Task 1 – In the records, rewrite the lines starting at the one containing "collection date: 1900-08-08" and ending at the one containing "collection date: 1978-05-26", swapping "locality" for "place" and keeping everything else unchanged.

Selected extract –
◆ ◆ ◆ ◆ ◆

Methodology · Experimentation

Building a Testing Culture

Q: Peeking at results before significance

Every early peek inflates false-positive risk. If you must monitor, define an alpha-spending plan up front (Pocock or O'Brien-Fleming bounds). Otherwise: don't look. Set a calendar reminder for the planned end date and trust the math.

Q: Underpowered tests called too early

A 4-day test on most surfaces hasn't seen day-of-week variance yet. Minimum 14 days for any test on a high-seasonality surface; longer if conversion volume is low.

Q: Testing on a too-narrow segment

Single-affiliate, single-channel, single-geo tests don't generalize. Target the full population that will eventually use the feature, even if it means waiting longer for power.

Q: Stacking concurrent tests on the same surface

Either use mutually-exclusive groups or sequence the tests. Stacking pollutes both tests and produces a debate with no possible resolution.

Q: Treating local optima as global wins

Primary metric up, secondary metrics down — that's a local optimum and a future regret. Always pre-register the secondary metrics that would constitute a deal-breaker.

Q: Calling a winner without a pre-registered success criterion

Post-hoc rationalization wins every time you let it. Write down what 'winning' means — primary metric, threshold, sample size, secondary guardrails — before launch.

Q: Skipping documentation

A test without a wiki entry (hypothesis, variations, code, result) is a learning that vanishes the moment the PM rotates. Documentation is the institutional memory of a testing program.

Q: Never re-testing winners

Wins decay. If you've never re-tested last year's winners, half your confidence is fictional. Build re-validation into the backlog as its own lane.

The teams that learn the fastest, win. This is the operating model I use to build experimentation programs that ship 200+ A/B tests a year without sacrificing rigor — covering hypothesis design, prioritization, velocity, statistical discipline, and the cultural shifts that decide whether the program lives or dies.

Role: Product & Growth Leadership
Period: Refined across 15+ years of practice
Tests / year · velocity benchmark: 200+

ExperimentationA/B TestingGrowthStatistical RigorOperating Model

Data ends the argument

The single biggest blocker to a testing culture isn't tooling, sample size, or developer bandwidth — it's the HiPPO(Highest Paid Person's Opinion). Most product orgs ship features because someone senior felt strongly about them, then declare victory based on launch metrics that were never going to fail. A testing culture replaces that with a simple rule: if it can be tested, it should be tested.

◆ ◆ ◆ ◆ ◆

Provided records –
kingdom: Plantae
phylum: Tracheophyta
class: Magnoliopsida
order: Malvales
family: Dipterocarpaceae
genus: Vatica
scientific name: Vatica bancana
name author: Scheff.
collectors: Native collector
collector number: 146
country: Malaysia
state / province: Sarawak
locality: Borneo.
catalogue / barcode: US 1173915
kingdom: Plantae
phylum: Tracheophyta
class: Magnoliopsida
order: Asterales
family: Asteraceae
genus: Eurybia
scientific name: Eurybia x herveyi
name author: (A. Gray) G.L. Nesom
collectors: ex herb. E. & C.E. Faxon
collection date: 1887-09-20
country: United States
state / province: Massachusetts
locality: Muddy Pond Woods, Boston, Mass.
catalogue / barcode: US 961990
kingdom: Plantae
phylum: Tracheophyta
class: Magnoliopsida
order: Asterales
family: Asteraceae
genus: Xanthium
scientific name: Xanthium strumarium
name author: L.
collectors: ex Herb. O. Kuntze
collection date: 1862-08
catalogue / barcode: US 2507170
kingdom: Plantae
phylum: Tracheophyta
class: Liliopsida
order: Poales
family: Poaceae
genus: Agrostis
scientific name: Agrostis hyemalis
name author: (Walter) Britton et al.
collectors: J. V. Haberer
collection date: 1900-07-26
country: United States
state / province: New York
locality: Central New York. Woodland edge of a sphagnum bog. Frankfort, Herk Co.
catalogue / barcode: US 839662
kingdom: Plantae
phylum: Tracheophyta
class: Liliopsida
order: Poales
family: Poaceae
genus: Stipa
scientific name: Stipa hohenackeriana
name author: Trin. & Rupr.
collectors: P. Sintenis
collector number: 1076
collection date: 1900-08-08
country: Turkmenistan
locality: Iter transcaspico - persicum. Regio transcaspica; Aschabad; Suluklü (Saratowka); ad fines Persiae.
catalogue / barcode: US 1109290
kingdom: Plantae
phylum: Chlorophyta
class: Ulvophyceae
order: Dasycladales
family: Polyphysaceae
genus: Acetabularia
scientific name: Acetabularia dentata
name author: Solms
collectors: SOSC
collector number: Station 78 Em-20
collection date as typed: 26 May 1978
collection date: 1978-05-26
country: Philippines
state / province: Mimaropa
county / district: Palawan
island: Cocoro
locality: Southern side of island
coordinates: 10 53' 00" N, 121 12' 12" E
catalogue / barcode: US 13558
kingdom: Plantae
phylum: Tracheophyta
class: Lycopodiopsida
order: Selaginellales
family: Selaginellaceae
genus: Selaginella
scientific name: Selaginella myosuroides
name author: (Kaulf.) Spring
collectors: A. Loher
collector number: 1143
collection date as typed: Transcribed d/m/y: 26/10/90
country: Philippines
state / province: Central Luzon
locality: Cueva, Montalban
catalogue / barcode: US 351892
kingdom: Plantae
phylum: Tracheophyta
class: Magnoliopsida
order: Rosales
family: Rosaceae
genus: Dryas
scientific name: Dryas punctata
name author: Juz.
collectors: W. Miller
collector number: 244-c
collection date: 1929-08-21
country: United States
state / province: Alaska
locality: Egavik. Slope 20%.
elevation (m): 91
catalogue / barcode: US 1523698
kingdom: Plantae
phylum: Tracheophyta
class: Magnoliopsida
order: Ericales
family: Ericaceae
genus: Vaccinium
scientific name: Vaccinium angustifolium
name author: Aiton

◆ ◆ ◆ ◆ ◆

Task 2 – Using the text on building a testing culture, decide whether each statement agrees with it. Give yes or no and quote the words that decide it. (a) Tests on a high-seasonality surface should run at least 14 days. (b) Running several tests at once on the same surface is recommended. (c) Tooling is named as the biggest blocker to a testing culture.

Exercise result 1 –
collection date: 1900-08-08
country: Turkmenistan
place: Iter transcaspico - persicum. Regio transcaspica; Aschabad; Suluklü (Saratowka); ad fines Persiae.
catalogue / barcode: US 1109290
kingdom: Plantae
phylum: Chlorophyta
class: Ulvophyceae
order: Dasycladales
family: Polyphysaceae
genus: Acetabularia
scientific name: Acetabularia dentata
name author: Solms
collectors: SOSC
collector number: Station 78 Em-20
collection date as typed: 26 May 1978
collection date: 1978-05-26

Exercise result 2 –
(a) Yes: "Minimum 14 days for any test on a high-seasonality surface"
(b) No: "Either use mutually-exclusive groups or sequence the tests. Stacking pollutes both tests"
(c) No: "The single biggest blocker to a testing culture isn't tooling, sample size, or developer bandwidth — it's the HiPPO(Highest Paid Person's Opinion)."